First, it loads the dump into a buffer data and opens it with malduck.procmempe (alias of malduck.procmem.procmempe.ProcessMemoryPE) in line 11. The method is_valid checks if a ProcessMemoryPE object is a valid PE file (line 13). Next, it patches the MZ magic number with the method patchp (line 17) and reads the DOS header field e_lfanew with the method uint32p. Again, e_lfanew resides at offset 0x3C. Afterwards, it patches the PE\x00\x00 magic number with the method patchp (line 24). Finally, it validates the PE file with the method is_valid (line 26). If it is valid, then it writes all bytes of the ProcessMemoryPE object to a file (line 29).

import sys
import malduck

def main(argv):
   if len(argv) != 2:
   print('Usage: fix_pe_magic_numbers.py PATH_TO_DUMP')     
        return

    with open(argv[1], 'rb') as f:     
        data = f.read()
        pe = malduck.procmempe(buf=data)     
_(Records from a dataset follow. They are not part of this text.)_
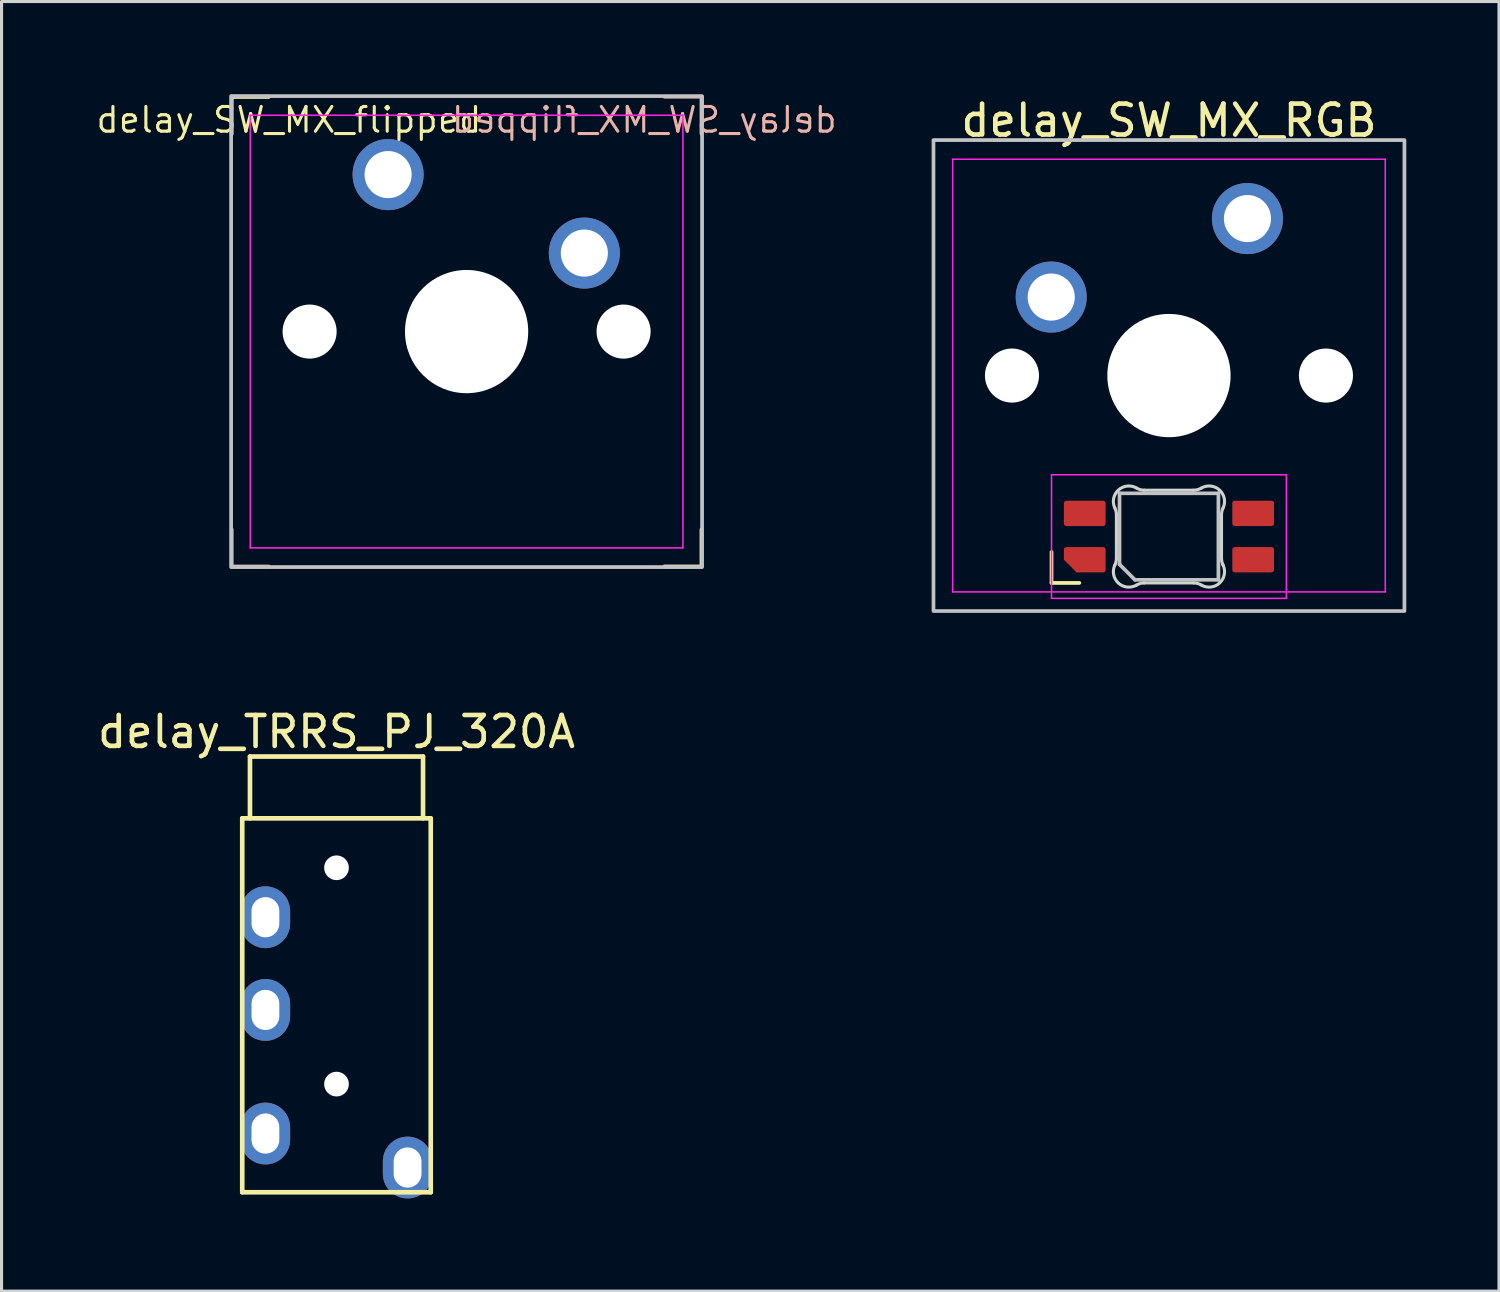
<source format=kicad_pcb>
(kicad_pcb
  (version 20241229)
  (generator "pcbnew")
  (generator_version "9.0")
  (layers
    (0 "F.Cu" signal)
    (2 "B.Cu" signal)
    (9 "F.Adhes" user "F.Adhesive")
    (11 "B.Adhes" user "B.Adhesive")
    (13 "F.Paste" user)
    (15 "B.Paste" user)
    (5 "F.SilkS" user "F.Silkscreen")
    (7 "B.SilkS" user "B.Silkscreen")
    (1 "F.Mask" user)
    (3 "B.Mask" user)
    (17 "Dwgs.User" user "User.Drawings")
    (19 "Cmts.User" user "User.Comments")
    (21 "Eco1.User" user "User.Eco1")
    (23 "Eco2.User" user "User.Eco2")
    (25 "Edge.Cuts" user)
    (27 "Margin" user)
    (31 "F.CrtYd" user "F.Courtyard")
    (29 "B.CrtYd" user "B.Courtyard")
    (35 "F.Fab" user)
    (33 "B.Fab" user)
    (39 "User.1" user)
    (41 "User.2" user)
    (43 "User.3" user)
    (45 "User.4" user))
  (footprint "delay_TRRS_PJ_320A"
    (layer "F.Cu")
    (at 7.839 28.431)
    (property "Reference" "delay_TRRS_PJ_320A" (at 0 -7.8 0) (unlocked yes) (layer "F.SilkS") (effects (font (size 1 1) (thickness 0.15))))
    (attr through_hole)
    (fp_line (start -3.05 -5) (end -3.05 7.1) (stroke (width 0.15) (type solid)) (layer "F.SilkS"))
    (fp_line (start -3.05 -5) (end 3.05 -5) (stroke (width 0.15) (type solid)) (layer "F.SilkS"))
    (fp_line (start -3.05 7.1) (end 3.05 7.1) (stroke (width 0.15) (type solid)) (layer "F.SilkS"))
    (fp_line (start -2.8 -7) (end 2.8 -7) (stroke (width 0.15) (type solid)) (layer "F.SilkS"))
    (fp_line (start -2.8 -5) (end -2.8 -7) (stroke (width 0.15) (type solid)) (layer "F.SilkS"))
    (fp_line (start 2.8 -5) (end 2.8 -7) (stroke (width 0.15) (type solid)) (layer "F.SilkS"))
    (fp_line (start 3.05 -5) (end 3.05 7.1) (stroke (width 0.15) (type solid)) (layer "F.SilkS"))
    (pad "" np_thru_hole circle (at 0 -3.4) (size 0.8 0.8) (drill 0.8) (layers "*.Cu" "*.Mask"))
    (pad "" np_thru_hole circle (at 0 3.6) (size 0.8 0.8) (drill 0.8) (layers "*.Cu" "*.Mask"))
    (pad "R1" thru_hole oval (at -2.3 5.2) (size 1.6 2) (drill oval 0.9 1.3) (layers "*.Cu" "*.Mask"))
    (pad "R2" thru_hole oval (at -2.3 1.2) (size 1.6 2) (drill oval 0.9 1.3) (layers "*.Cu" "*.Mask"))
    (pad "S" thru_hole oval (at -2.3 -1.8) (size 1.6 2) (drill oval 0.9 1.3) (layers "*.Cu" "*.Mask"))
    (pad "T" thru_hole oval (at 2.3 6.3) (size 1.6 2) (drill oval 0.9 1.3) (layers "*.Cu" "*.Mask")))
  (footprint "delay_SW_MX_flipped"
    (layer "F.Cu")
    (at 12.049 7.68)
    (property "Reference" "delay_SW_MX_flipped" (at -5.75 -6.85 0) (unlocked yes) (layer "F.SilkS") (effects (font (size 0.8 0.8) (thickness 0.1))))
    (attr through_hole)
    (fp_line (start -7.6 -7.6) (end -7.6 -6.4) (stroke (width 0.12) (type solid)) (layer "F.SilkS"))
    (fp_line (start -7.6 -7.6) (end -6.4 -7.6) (stroke (width 0.12) (type solid)) (layer "F.SilkS"))
    (fp_line (start -6.4 -7.6) (end -7.6 -7.6) (stroke (width 0.12) (type solid)) (layer "F.SilkS"))
    (fp_line (start 7.6 7.6) (end 6.4 7.6) (stroke (width 0.12) (type solid)) (layer "F.SilkS"))
    (fp_line (start 7.6 7.6) (end 7.6 6.4) (stroke (width 0.12) (type solid)) (layer "F.SilkS"))
    (fp_line (start -7.6 7.6) (end -7.6 6.4) (stroke (width 0.12) (type solid)) (layer "B.SilkS"))
    (fp_line (start -7.6 7.6) (end -6.4 7.6) (stroke (width 0.12) (type solid)) (layer "B.SilkS"))
    (fp_line (start 7.6 -7.6) (end 6.4 -7.6) (stroke (width 0.12) (type solid)) (layer "B.SilkS"))
    (fp_line (start 7.6 -7.6) (end 7.6 -6.4) (stroke (width 0.12) (type solid)) (layer "B.SilkS"))
    (fp_rect (start -7.62 -7.62) (end 7.62 7.62) (stroke (width 0.12) (type solid)) (fill no) (layer "Dwgs.User"))
    (fp_line (start -0.25 0.38) (end 0 0.13) (stroke (width 0.12) (type solid)) (layer "Cmts.User"))
    (fp_line (start 0 0.13) (end -0.25 -0.12) (stroke (width 0.12) (type solid)) (layer "Cmts.User"))
    (fp_line (start 0 0.13) (end 0.25 -0.12) (stroke (width 0.12) (type solid)) (layer "Cmts.User"))
    (fp_line (start 0.25 0.38) (end 0 0.13) (stroke (width 0.12) (type solid)) (layer "Cmts.User"))
    (fp_line (start -7 6.5) (end -7 -6.5) (stroke (width 0.05) (type solid)) (layer "Eco2.User"))
    (fp_line (start -6.5 -7) (end 6.5 -7) (stroke (width 0.05) (type solid)) (layer "Eco2.User"))
    (fp_line (start 6.5 7) (end -6.5 7) (stroke (width 0.05) (type solid)) (layer "Eco2.User"))
    (fp_line (start 7 -6.5) (end 7 6.5) (stroke (width 0.05) (type solid)) (layer "Eco2.User"))
    (fp_arc (start -7 -6.5) (mid -6.853553 -6.853553) (end -6.5 -7) (stroke (width 0.05) (type solid)) (layer "Eco2.User"))
    (fp_arc (start -6.5 7) (mid -6.853553 6.853553) (end -7 6.5) (stroke (width 0.05) (type solid)) (layer "Eco2.User"))
    (fp_arc (start 6.5 -7) (mid 6.853553 -6.853553) (end 7 -6.5) (stroke (width 0.05) (type solid)) (layer "Eco2.User"))
    (fp_arc (start 6.997236 6.498884) (mid 6.850806 6.852455) (end 6.497236 6.998884) (stroke (width 0.05) (type solid)) (layer "Eco2.User"))
    (fp_line (start -7 -7) (end -7 7) (stroke (width 0.05) (type solid)) (layer "F.CrtYd"))
    (fp_line (start -7 7) (end 7 7) (stroke (width 0.05) (type solid)) (layer "F.CrtYd"))
    (fp_line (start 7 -7) (end -7 -7) (stroke (width 0.05) (type solid)) (layer "F.CrtYd"))
    (fp_line (start 7 7) (end 7 -7) (stroke (width 0.05) (type solid)) (layer "F.CrtYd"))
    (fp_text user "${REFERENCE}" (at 5.75 -6.85 0) (unlocked yes) (layer "B.SilkS") (effects (font (size 0.8 0.8) (thickness 0.1)) (justify mirror)))
    (pad "" np_thru_hole circle (at -5.08 0) (size 1.75 1.75) (drill 1.75) (layers "*.Cu" "*.Mask"))
    (pad "" np_thru_hole circle (at 0 0) (size 3.988 3.988) (drill 3.988) (layers "*.Cu" "*.Mask"))
    (pad "" np_thru_hole circle (at 5.08 0) (size 1.75 1.75) (drill 1.75) (layers "*.Cu" "*.Mask"))
    (pad "1" thru_hole circle (at -2.54 -5.08) (size 2.3 2.3) (drill 1.524) (layers "*.Cu" "*.Mask"))
    (pad "2" thru_hole circle (at 3.81 -2.54) (size 2.3 2.3) (drill 1.524) (layers "*.Cu" "*.Mask")))
  (footprint "delay_SW_MX_RGB"
    (layer "F.Cu")
    (at 34.777 9.103)
    (property "Reference" "delay_SW_MX_RGB" (at 0 -8.255 0) (layer "F.SilkS") (effects (font (size 1 1) (thickness 0.15))))
    (attr through_hole)
    (fp_line (start -3.8 5.71) (end -3.8 6.71) (stroke (width 0.12) (type solid)) (layer "F.SilkS"))
    (fp_line (start -3.8 6.71) (end -2.9 6.71) (stroke (width 0.12) (type solid)) (layer "F.SilkS"))
    (fp_line (start -1.6 3.81) (end 1.6 3.81) (stroke (width 0.12) (type solid)) (layer "Dwgs.User"))
    (fp_line (start -1.6 6.11) (end -1.6 3.81) (stroke (width 0.12) (type solid)) (layer "Dwgs.User"))
    (fp_line (start -1.6 6.11) (end -1.1 6.61) (stroke (width 0.12) (type solid)) (layer "Dwgs.User"))
    (fp_line (start 1.6 3.81) (end 1.6 6.61) (stroke (width 0.12) (type solid)) (layer "Dwgs.User"))
    (fp_line (start 1.6 6.61) (end -1.1 6.61) (stroke (width 0.12) (type solid)) (layer "Dwgs.User"))
    (fp_rect (start -7.62 -7.62) (end 7.62 7.62) (stroke (width 0.12) (type solid)) (fill no) (layer "Dwgs.User"))
    (fp_line (start -0.25 0.38) (end 0 0.13) (stroke (width 0.12) (type solid)) (layer "Cmts.User"))
    (fp_line (start 0 0.13) (end -0.25 -0.12) (stroke (width 0.12) (type solid)) (layer "Cmts.User"))
    (fp_line (start 0 0.13) (end 0.25 -0.12) (stroke (width 0.12) (type solid)) (layer "Cmts.User"))
    (fp_line (start 0.25 0.38) (end 0 0.13) (stroke (width 0.12) (type solid)) (layer "Cmts.User"))
    (fp_line (start -7 6.5) (end -7 -6.5) (stroke (width 0.05) (type solid)) (layer "Eco2.User"))
    (fp_line (start -6.5 -7) (end 6.5 -7) (stroke (width 0.05) (type solid)) (layer "Eco2.User"))
    (fp_line (start 6.5 7) (end -6.5 7) (stroke (width 0.05) (type solid)) (layer "Eco2.User"))
    (fp_line (start 7 -6.5) (end 7 6.5) (stroke (width 0.05) (type solid)) (layer "Eco2.User"))
    (fp_arc (start -7 -6.5) (mid -6.853553 -6.853553) (end -6.5 -7) (stroke (width 0.05) (type solid)) (layer "Eco2.User"))
    (fp_arc (start -6.5 7) (mid -6.853553 6.853553) (end -7 6.5) (stroke (width 0.05) (type solid)) (layer "Eco2.User"))
    (fp_arc (start 6.5 -7) (mid 6.853553 -6.853553) (end 7 -6.5) (stroke (width 0.05) (type solid)) (layer "Eco2.User"))
    (fp_arc (start 6.997236 6.498884) (mid 6.850789 6.852437) (end 6.497236 6.998884) (stroke (width 0.05) (type solid)) (layer "Eco2.User"))
    (fp_line (start -1.7 4.507) (end -1.7 5.913) (stroke (width 0.1) (type solid)) (layer "Edge.Cuts"))
    (fp_line (start -0.794 6.71) (end 0.794 6.71) (stroke (width 0.1) (type solid)) (layer "Edge.Cuts"))
    (fp_line (start 0.794 3.71) (end -0.794 3.71) (stroke (width 0.1) (type solid)) (layer "Edge.Cuts"))
    (fp_line (start 1.7 5.913) (end 1.7 4.507) (stroke (width 0.1) (type solid)) (layer "Edge.Cuts"))
    (fp_arc (start -1.749484 4.29028) (mid -1.712527 4.395932) (end -1.699999 4.507157) (stroke (width 0.1) (type solid)) (layer "Edge.Cuts"))
    (fp_arc (start -1.749484 4.29028) (mid -1.638071 3.705966) (end -1.046711 3.641702) (stroke (width 0.1) (type solid)) (layer "Edge.Cuts"))
    (fp_arc (start -1.699999 5.912842) (mid -1.712527 6.024068) (end -1.749484 6.12972) (stroke (width 0.1) (type solid)) (layer "Edge.Cuts"))
    (fp_arc (start -1.046711 6.778299) (mid -1.638072 6.714035) (end -1.749484 6.129719) (stroke (width 0.1) (type solid)) (layer "Edge.Cuts"))
    (fp_arc (start -1.046711 6.778299) (mid -0.925123 6.727377) (end -0.794452 6.71) (stroke (width 0.1) (type solid)) (layer "Edge.Cuts"))
    (fp_arc (start -0.794453 3.710001) (mid -0.925123 3.692624) (end -1.046711 3.641702) (stroke (width 0.1) (type solid)) (layer "Edge.Cuts"))
    (fp_arc (start 0.794452 6.71) (mid 0.925122 6.727377) (end 1.04671 6.778299) (stroke (width 0.1) (type solid)) (layer "Edge.Cuts"))
    (fp_arc (start 1.046711 3.641701) (mid 0.925123 3.692623) (end 0.794453 3.71) (stroke (width 0.1) (type solid)) (layer "Edge.Cuts"))
    (fp_arc (start 1.046711 3.641701) (mid 1.638071 3.705965) (end 1.749484 4.29028) (stroke (width 0.1) (type solid)) (layer "Edge.Cuts"))
    (fp_arc (start 1.699999 4.507158) (mid 1.712527 4.395932) (end 1.749484 4.29028) (stroke (width 0.1) (type solid)) (layer "Edge.Cuts"))
    (fp_arc (start 1.749484 6.12972) (mid 1.63807 6.714034) (end 1.046711 6.778297) (stroke (width 0.1) (type solid)) (layer "Edge.Cuts"))
    (fp_arc (start 1.749484 6.12972) (mid 1.712527 6.024068) (end 1.699999 5.912843) (stroke (width 0.1) (type solid)) (layer "Edge.Cuts"))
    (fp_line (start -7 -7) (end -7 7) (stroke (width 0.05) (type solid)) (layer "F.CrtYd"))
    (fp_line (start -7 7) (end 7 7) (stroke (width 0.05) (type solid)) (layer "F.CrtYd"))
    (fp_line (start -3.8 3.21) (end 3.8 3.21) (stroke (width 0.05) (type solid)) (layer "F.CrtYd"))
    (fp_line (start -3.8 7.21) (end -3.8 3.21) (stroke (width 0.05) (type solid)) (layer "F.CrtYd"))
    (fp_line (start 3.8 3.21) (end 3.8 7.21) (stroke (width 0.05) (type solid)) (layer "F.CrtYd"))
    (fp_line (start 3.8 7.21) (end -3.8 7.21) (stroke (width 0.05) (type solid)) (layer "F.CrtYd"))
    (fp_line (start 7 -7) (end -7 -7) (stroke (width 0.05) (type solid)) (layer "F.CrtYd"))
    (fp_line (start 7 7) (end 7 -7) (stroke (width 0.05) (type solid)) (layer "F.CrtYd"))
    (pad "" np_thru_hole circle (at -5.08 0) (size 1.75 1.75) (drill 1.75) (layers "*.Cu" "*.Mask"))
    (pad "" np_thru_hole circle (at 0 0) (size 3.988 3.988) (drill 3.988) (layers "*.Cu" "*.Mask"))
    (pad "" np_thru_hole circle (at 5.08 0) (size 1.75 1.75) (drill 1.75) (layers "*.Cu" "*.Mask"))
    (pad "1" smd roundrect (at 2.725 4.46 90) (size 0.82 1.35) (layers "F.Cu" "F.Mask" "F.Paste") (roundrect_rratio 0.1))
    (pad "2" smd roundrect (at 2.725 5.96 90) (size 0.82 1.35) (layers "F.Cu" "F.Mask" "F.Paste") (roundrect_rratio 0.1))
    (pad "3" smd roundrect (at -2.725 5.96 90) (size 0.82 1.35) (layers "F.Cu" "F.Mask" "F.Paste") (roundrect_rratio 0.1) (chamfer_ratio 0.5) (chamfer top_left))
    (pad "4" smd roundrect (at -2.725 4.46 90) (size 0.82 1.35) (layers "F.Cu" "F.Mask" "F.Paste") (roundrect_rratio 0.1))
    (pad "5" thru_hole circle (at -3.81 -2.54) (size 2.3 2.3) (drill 1.524) (layers "*.Cu" "*.Mask"))
    (pad "6" thru_hole circle (at 2.54 -5.08) (size 2.3 2.3) (drill 1.524) (layers "*.Cu" "*.Mask")))
  (gr_rect
    (start -3 -3)
    (end 45.457 38.731)
    (stroke (width 0.1) (type default))
    (fill no)
    (layer "Edge.Cuts")))
</source>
        if pe.is_valid():         
            print('This file is already a valid PE file. Skipping...')         
            return     

        pe.patchp(0, b'MZ')     
        lfanew = pe.uint32p(0x3c)     
        if lfanew > len(data):         
            print('Bogus lfanew value ({hex(lfanew)}). Bailing out...')         
            return     
        
        print(f'lfanew: {hex(lfanew)}')     
        pe.patchp(lfanew, b'PE\x00\x00')     
        
        if pe.is_valid():         
            print('Fixed file successfully. Dumping to new file...')         
            with open(argv[1].replace('bin', '') + '_fixed_header.bin', 'wb') as g:
         g.write(pe.readp(0))         
                print('Done.')     
        else:         
            print('Could not fix file, still not a valid PE file.')     
        
        pe.close()

if name == 'main':
    main(sys.argv)

Let’s see how it works with our broken memory dump from the beginning:

> file memdump.bin
memdump.bin: data
> python fix_pe_magic_numbers.py memdump.bin
 lfanew: 0x80
 Fixed file successfully. Dumping to new file…
 Done.
> file memdump_fixed_header.bin
memdump_fixed_header.bin: PE32+ executable (console) x86-64, for MS Windows

et voilà! The script fixed the memory dump as we can see in the following screenshot:

Fix PE magic numbers with malduck.
Fixed PE header with MZ and PE magic numbers restored

Both magic numbers are located at their correct offsets: the magic number of the DOS header MZ resides at offset zero and the magic number of the File header resides at offset 0x80 (as indicated by e_lfanew). Now you can load the PE file with other analysis tools and continue your analysis.